■ Task directions
Return each entry word for word, without its pictures.

* * * *

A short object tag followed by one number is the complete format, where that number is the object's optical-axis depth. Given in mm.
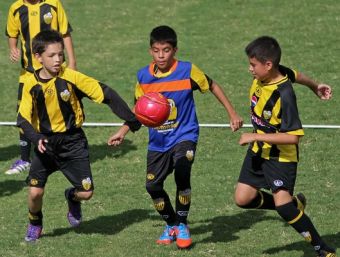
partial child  23094
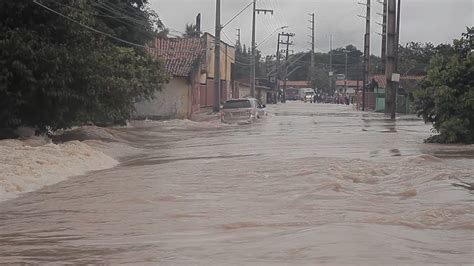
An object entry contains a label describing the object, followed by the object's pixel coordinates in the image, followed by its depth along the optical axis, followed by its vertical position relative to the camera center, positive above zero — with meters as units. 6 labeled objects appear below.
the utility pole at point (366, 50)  60.68 +3.79
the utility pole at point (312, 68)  113.98 +3.80
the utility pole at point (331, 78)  120.36 +2.21
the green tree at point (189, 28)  85.31 +7.77
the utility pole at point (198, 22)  58.03 +5.74
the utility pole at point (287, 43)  108.56 +7.58
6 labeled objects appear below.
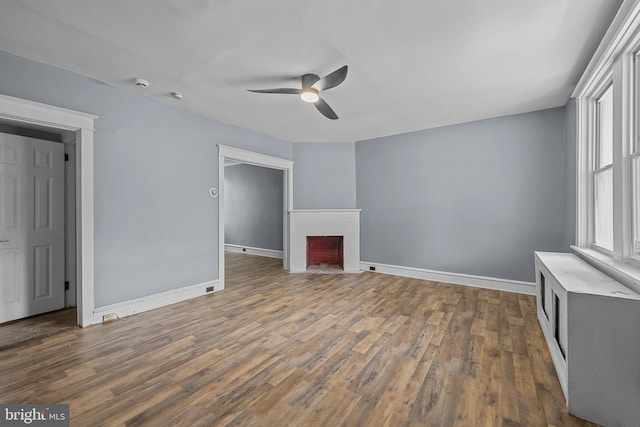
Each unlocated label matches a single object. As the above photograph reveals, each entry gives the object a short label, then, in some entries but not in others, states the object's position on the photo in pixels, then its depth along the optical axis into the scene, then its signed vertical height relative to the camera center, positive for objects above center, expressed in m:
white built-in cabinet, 1.46 -0.79
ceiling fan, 2.34 +1.21
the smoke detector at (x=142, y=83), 2.77 +1.37
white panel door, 2.79 -0.16
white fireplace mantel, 5.09 -0.33
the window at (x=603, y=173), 2.40 +0.39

* * * *

■ Output of the exercise
A short object tag followed by one number is the complete format, where that number is the object's optical-axis depth. Given in mm.
partial child  23094
An object entry contains a label describing the object, followed by the object's pixel coordinates in the image, followed by its depth along the optical axis, followed by its vertical position relative to the camera center, positive above zero — with meters as units. 6 labeled objects appear below.
the utility pole at point (366, 50)  60.68 +3.79
the utility pole at point (312, 68)  113.98 +3.80
the utility pole at point (331, 78)  120.36 +2.21
the green tree at point (189, 28)  85.31 +7.77
the utility pole at point (198, 22)  58.03 +5.74
the utility pole at point (287, 43)  108.56 +7.58
6 labeled objects appear below.
Each unlocated label matches a single object. As the above photograph reveals, each entry gives the object a short label, then, in some entries but not in others, states the object's position on the photo in pixels, then its depth along the optical axis into the scene, then its signed vertical height relative to the camera center, positive for objects above center, expressed in m:
white built-in cabinet, 1.46 -0.79
ceiling fan, 2.34 +1.21
the smoke detector at (x=142, y=83), 2.77 +1.37
white panel door, 2.79 -0.16
white fireplace mantel, 5.09 -0.33
the window at (x=603, y=173), 2.40 +0.39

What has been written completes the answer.